PROMPT: Which lines in the rows below contain the word "that"? Extract every one of them, counting only matches in the same case.

(Dataset entries)
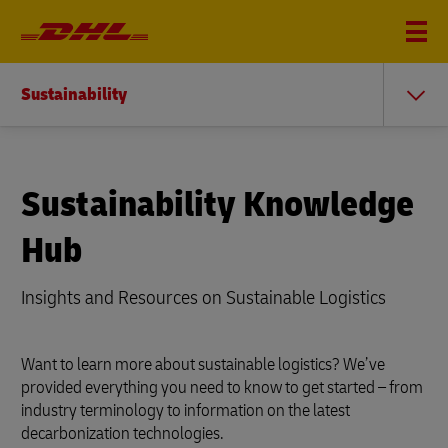
Sustainability
Sustainability Knowledge
Hub
Insights and Resources on Sustainable Logistics
Want to learn more about sustainable logistics? We’ve
provided everything you need to know to get started – from
industry terminology to information on the latest
decarbonization technologies.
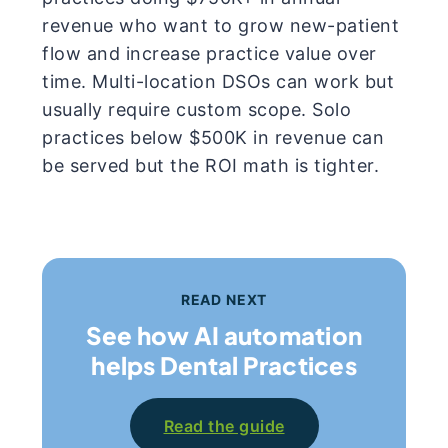
revenue who want to grow new-patient
flow and increase practice value over
time. Multi-location DSOs can work but
usually require custom scope. Solo
practices below $500K in revenue can
be served but the ROI math is tighter.
READ NEXT
See how AI automation
helps Dental Practices
Read the guide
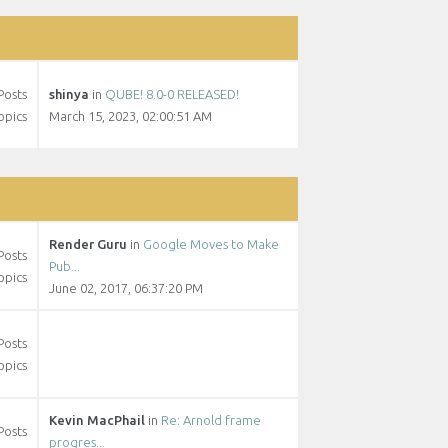
Posts
shinya
in
QUBE! 8.0-0 RELEASED!
opics
March 15, 2023, 02:00:51 AM
Render Guru
in
Google Moves to Make
Posts
Pub...
opics
June 02, 2017, 06:37:20 PM
Posts
opics
Kevin MacPhail
in
Re: Arnold frame
Posts
progres...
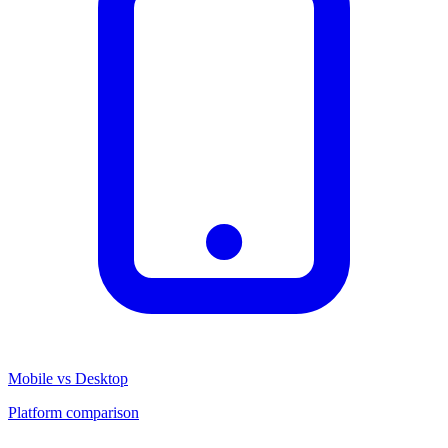
Mobile vs Desktop
Platform comparison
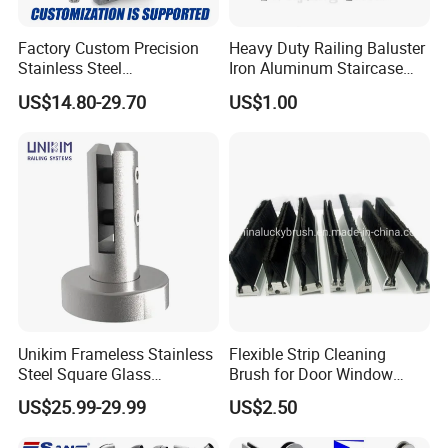
Factory Custom Precision
Heavy Duty Railing Baluster
Stainless Steel
Iron Aluminum Staircase
Balcony/Stair/Swimming
Baluster Stair Baluster for
US$14.80-29.70
US$1.00
Pool Glass Railing
Safety and Decoration
Indoor/Outdoor Safety
Handrail Pillar
Unikim Frameless Stainless
Flexible Strip Cleaning
Steel Square Glass
Brush for Door Window
Swimming Pool Fence
Escalator /Double Row
US$25.99-29.99
US$2.50
Balustrade Spigot
Base Nylon Plastic Horse
Hair Industrial Brush (YY-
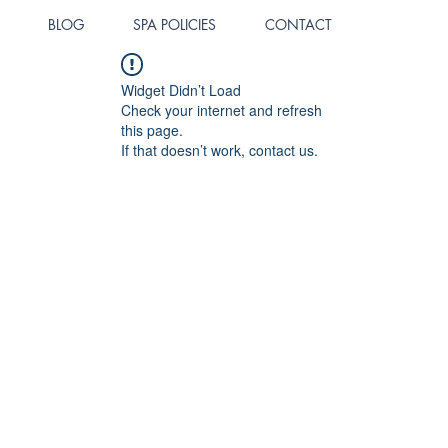
BLOG
SPA POLICIES
CONTACT
Widget Didn’t Load
Check your internet and refresh
this page.
If that doesn’t work, contact us.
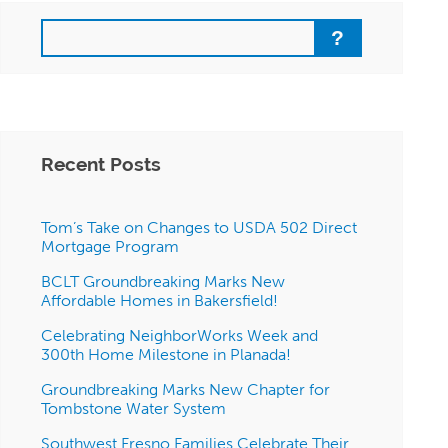
Search
Recent Posts
Tom’s Take on Changes to USDA 502 Direct
Mortgage Program
BCLT Groundbreaking Marks New
Affordable Homes in Bakersfield!
Celebrating NeighborWorks Week and
300th Home Milestone in Planada!
Groundbreaking Marks New Chapter for
Tombstone Water System
Southwest Fresno Families Celebrate Their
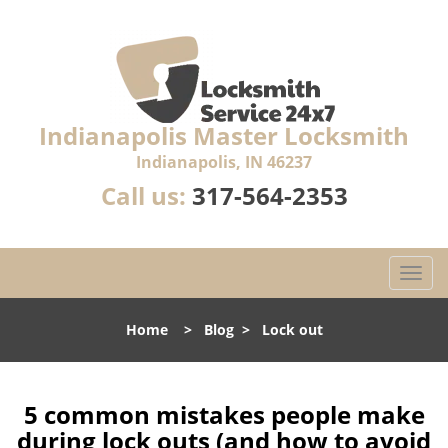
Indianapolis Master Locksmith
Indianapolis, IN 46237
Call us:
317-564-2353
T
o
g
Home
>
Blog
>
Lock out
g
l
e
n
5 common mistakes people make
a
during lock outs (and how to avoid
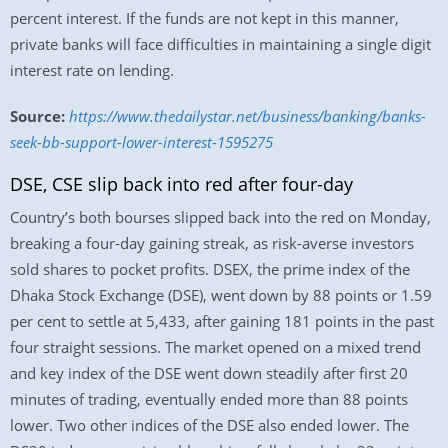
percent interest. If the funds are not kept in this manner,
private banks will face difficulties in maintaining a single digit
interest rate on lending.
Source:
https://www.thedailystar.net/business/banking/banks-
seek-bb-support-lower-interest-1595275
DSE, CSE slip back into red after four-day
Country’s both bourses slipped back into the red on Monday,
breaking a four-day gaining streak, as risk-averse investors
sold shares to pocket profits. DSEX, the prime index of the
Dhaka Stock Exchange (DSE), went down by 88 points or 1.59
per cent to settle at 5,433, after gaining 181 points in the past
four straight sessions. The market opened on a mixed trend
and key index of the DSE went down steadily after first 20
minutes of trading, eventually ended more than 88 points
lower. Two other indices of the DSE also ended lower. The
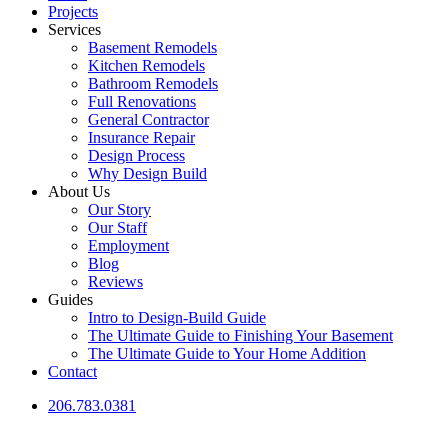
Projects
Services
Basement Remodels
Kitchen Remodels
Bathroom Remodels
Full Renovations
General Contractor
Insurance Repair
Design Process
Why Design Build
About Us
Our Story
Our Staff
Employment
Blog
Reviews
Guides
Intro to Design-Build Guide
The Ultimate Guide to Finishing Your Basement
The Ultimate Guide to Your Home Addition
Contact
206.783.0381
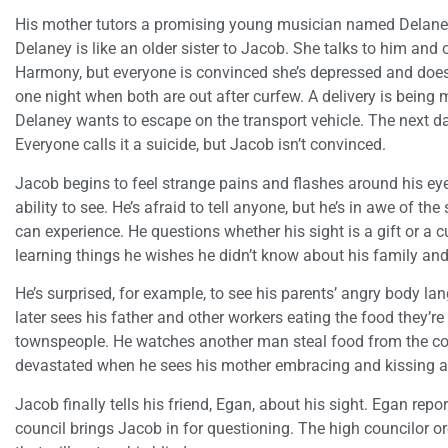
His mother tutors a promising young musician named Delaney,
Delaney is like an older sister to Jacob. She talks to him and 
Harmony, but everyone is convinced she’s depressed and doesn
one night when both are out after curfew. A delivery is being
Delaney wants to escape on the transport vehicle. The next d
Everyone calls it a suicide, but Jacob isn’t convinced.
Jacob begins to feel strange pains and flashes around his eye
ability to see. He’s afraid to tell anyone, but he’s in awe of 
can experience. He questions whether his sight is a gift or a 
learning things he wishes he didn’t know about his family a
He’s surprised, for example, to see his parents’ angry body l
later sees his father and other workers eating the food they’r
townspeople. He watches another man steal food from the c
devastated when he sees his mother embracing and kissing 
Jacob finally tells his friend, Egan, about his sight. Egan rep
council brings Jacob in for questioning. The high councilor o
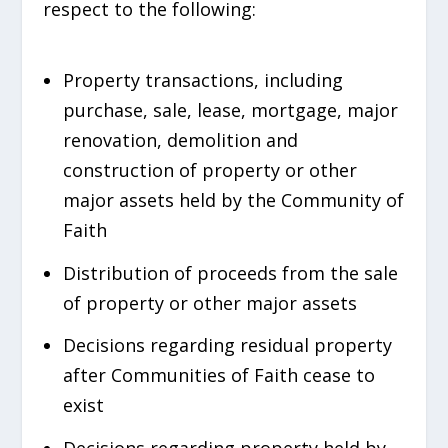
respect to the following:
Property transactions, including
purchase, sale, lease, mortgage, major
renovation, demolition and
construction of property or other
major assets held by the Community of
Faith
Distribution of proceeds from the sale
of property or other major assets
Decisions regarding residual property
after Communities of Faith cease to
exist
Decisions regarding property held by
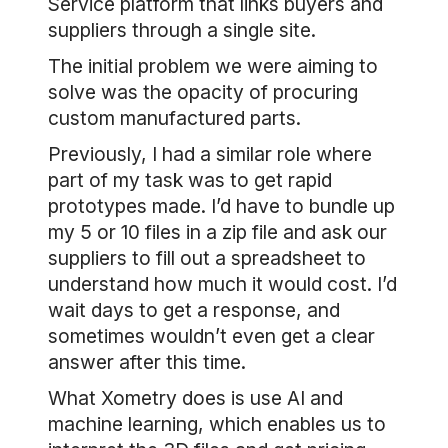
Service platform that links buyers and
suppliers through a single site.
The initial problem we were aiming to
solve was the opacity of procuring
custom manufactured parts.
Previously, I had a similar role where
part of my task was to get rapid
prototypes made. I’d have to bundle up
my 5 or 10 files in a zip file and ask our
suppliers to fill out a spreadsheet to
understand how much it would cost. I’d
wait days to get a response, and
sometimes wouldn’t even get a clear
answer after this time.
What Xometry does is use AI and
machine learning, which enables us to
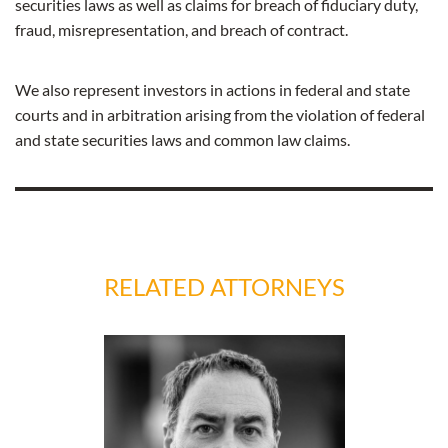
securities laws as well as claims for breach of fiduciary duty,
fraud, misrepresentation, and breach of contract.
We also represent investors in actions in federal and state
courts and in arbitration arising from the violation of federal
and state securities laws and common law claims.
RELATED ATTORNEYS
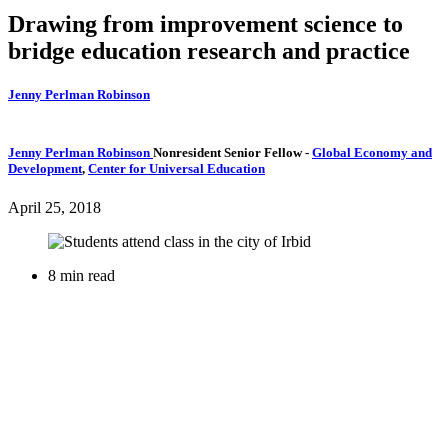
Drawing from improvement science to
bridge education research and practice
Jenny Perlman Robinson
Jenny Perlman Robinson
Nonresident Senior Fellow
-
Global Economy and
Development
,
Center for Universal Education
April 25, 2018
8 min read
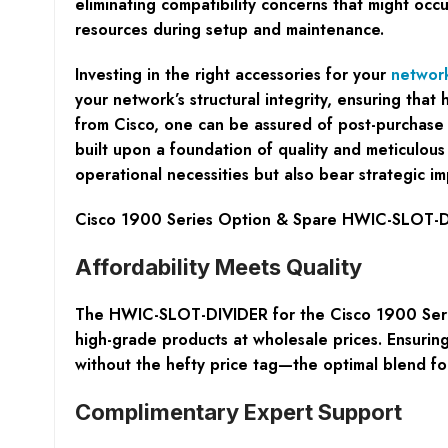
eliminating compatibility concerns that might occ
resources during setup and maintenance.
Investing in the right accessories for your
networ
your network’s structural integrity, ensuring tha
from Cisco, one can be assured of post-purchase 
built upon a foundation of quality and meticulous
operational necessities but also bear strategic im
Cisco 1900 Series Option & Spare HWIC-SLOT-DI
Affordability Meets Quality
The HWIC-SLOT-DIVIDER for the Cisco 1900 Series
high-grade products at wholesale prices. Ensurin
without the hefty price tag—the optimal blend for
Complimentary Expert Support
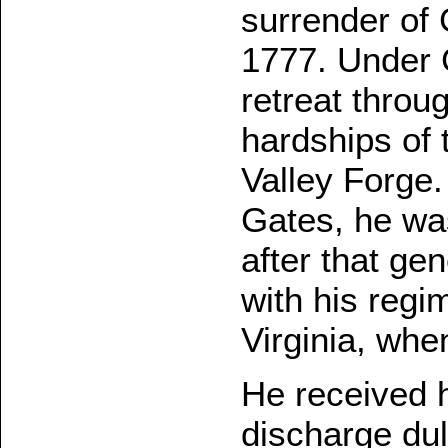
surrender of
1777. Under 
retreat thro
hardships of 
Valley Forge
Gates, he was
after that ge
with his regi
Virginia, whe
He received h
discharge du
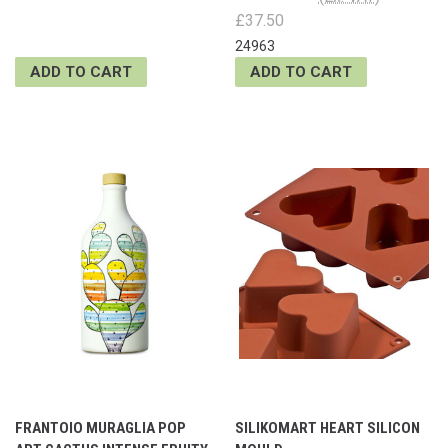
£37.50
24963
ADD TO CART
ADD TO CART
FRANTOIO MURAGLIA POP
SILIKOMART HEART SILICON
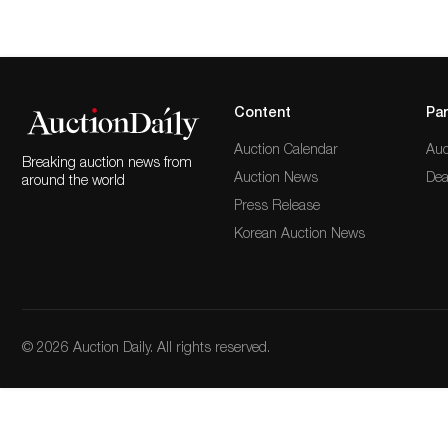
Content
Par
Auction Calendar
Auc
Breaking auction news from
Auction News
Dea
around the world
Press Release
Korean Auction News
© 2026 Auction Daily. All rights reserved.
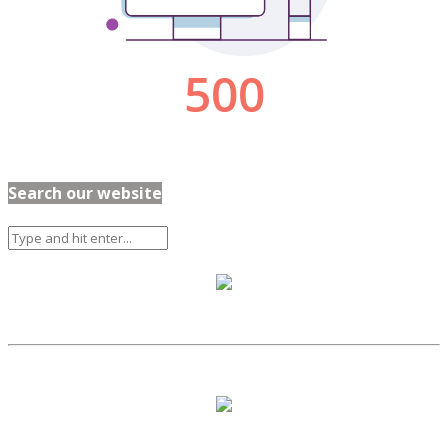
Search our website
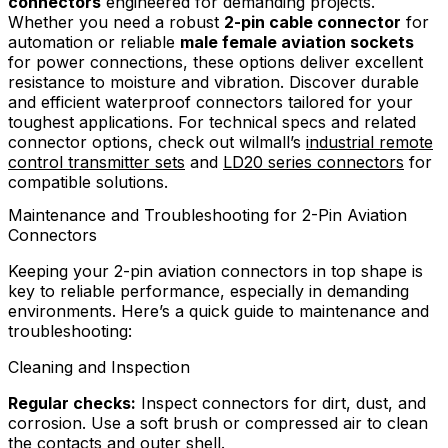
connectors
engineered for demanding projects.
Whether you need a robust
2-pin cable connector
for
automation or reliable
male female aviation sockets
for power connections, these options deliver excellent
resistance to moisture and vibration. Discover durable
and efficient waterproof connectors tailored for your
toughest applications. For technical specs and related
connector options, check out wilmall’s
industrial remote
control transmitter sets
and
LD20 series connectors
for
compatible solutions.
Maintenance and Troubleshooting for 2-Pin Aviation
Connectors
Keeping your 2-pin aviation connectors in top shape is
key to reliable performance, especially in demanding
environments. Here’s a quick guide to maintenance and
troubleshooting:
Cleaning and Inspection
Regular checks:
Inspect connectors for dirt, dust, and
corrosion. Use a soft brush or compressed air to clean
the contacts and outer shell.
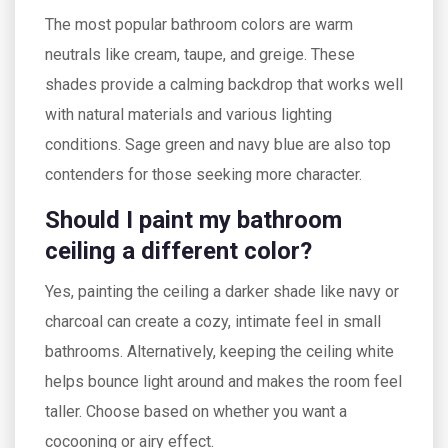
The most popular bathroom colors are warm
neutrals like cream, taupe, and greige. These
shades provide a calming backdrop that works well
with natural materials and various lighting
conditions. Sage green and navy blue are also top
contenders for those seeking more character.
Should I paint my bathroom
ceiling a different color?
Yes, painting the ceiling a darker shade like navy or
charcoal can create a cozy, intimate feel in small
bathrooms. Alternatively, keeping the ceiling white
helps bounce light around and makes the room feel
taller. Choose based on whether you want a
cocooning or airy effect.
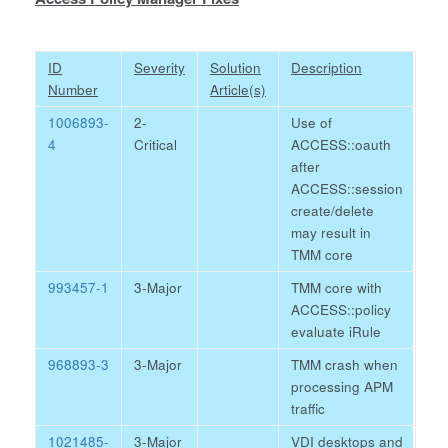
ID
Severity
Solution
Description
Number
Article(s)
1006893-
2-
Use of
4
Critical
ACCESS::oauth
after
ACCESS::session
create/delete
may result in
TMM core
993457-1
3-Major
TMM core with
ACCESS::policy
evaluate iRule
968893-3
3-Major
TMM crash when
processing APM
traffic
1021485-
3-Major
VDI desktops and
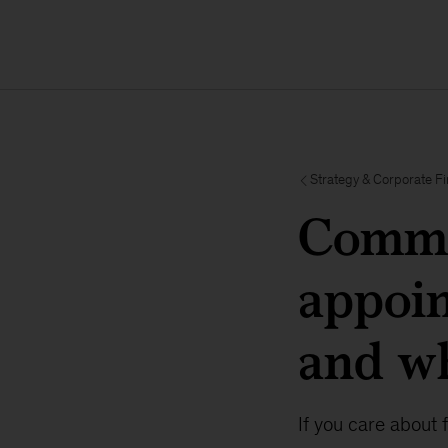
Strategy & Corporate F
Commo
appoi
and wh
If you care about 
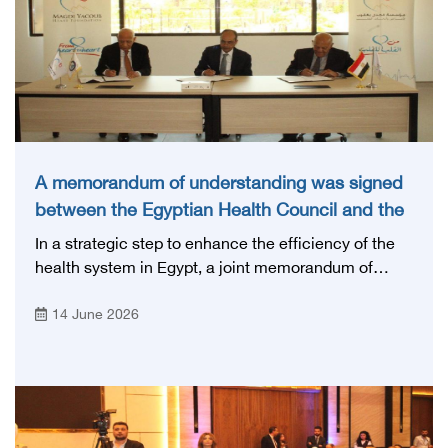
A memorandum of understanding was signed
between the Egyptian Health Council and the
Magdi Yacoub Foundation for Heart Diseases
In a strategic step to enhance the efficiency of the
and Research
health system in Egypt, a joint memorandum of
understanding was signed today, Sunday, June 14,
14 June 2026
2026, between the Egyptian Health Council and the
Magdy Yacoub Foundation for Heart Diseases and
Research, with the aim of preparing and qualifying
highly qualified medical and health cadres, and
developing continuing medical education.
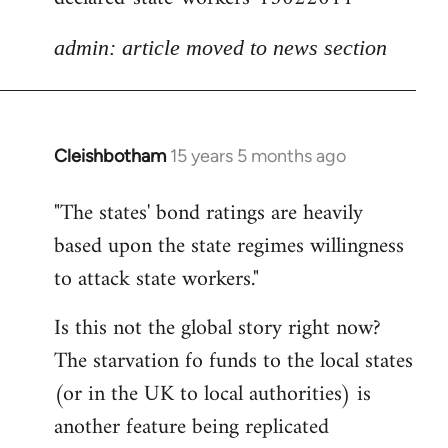
admin: article moved to news section
Cleishbotham
15 years 5 months ago
In
reply
"The states' bond ratings are heavily
to
based upon the state regimes willingness
Welcome
by
to attack state workers."
libcom.org
Is this not the global story right now?
The starvation fo funds to the local states
(or in the UK to local authorities) is
another feature being replicated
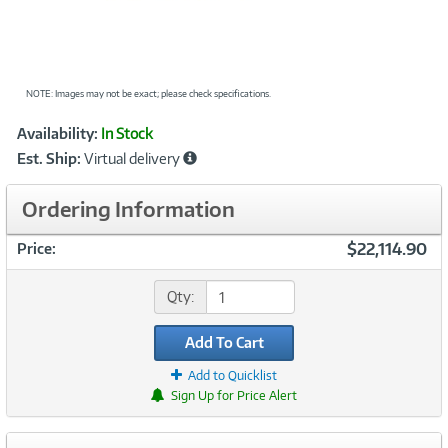
NOTE: Images may not be exact; please check specifications.
Showcased
Product
Availability:
In Stock
Information
Est. Ship:
Virtual delivery
Ordering Information
$22,114.90
Price:
Qty:
Add To Cart
Add to Quicklist
Sign Up for Price Alert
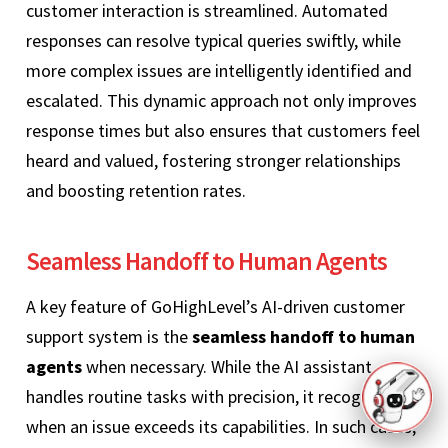
customer interaction is streamlined. Automated
responses can resolve typical queries swiftly, while
more complex issues are intelligently identified and
escalated. This dynamic approach not only improves
response times but also ensures that customers feel
heard and valued, fostering stronger relationships
and boosting retention rates.
Seamless Handoff to Human Agents
A key feature of GoHighLevel’s AI-driven customer
support system is the
seamless handoff to human
agents
when necessary. While the AI assistant
handles routine tasks with precision, it recognizes
when an issue exceeds its capabilities. In such cases,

RESPONSE TO THE TASK:
If that doesn’t work, contact us.
Service platform that links buyers and
eliminating compatibility concerns that might occ
after that ge
shades provide a calming backdrop that works well
response times but also ensures that customers feel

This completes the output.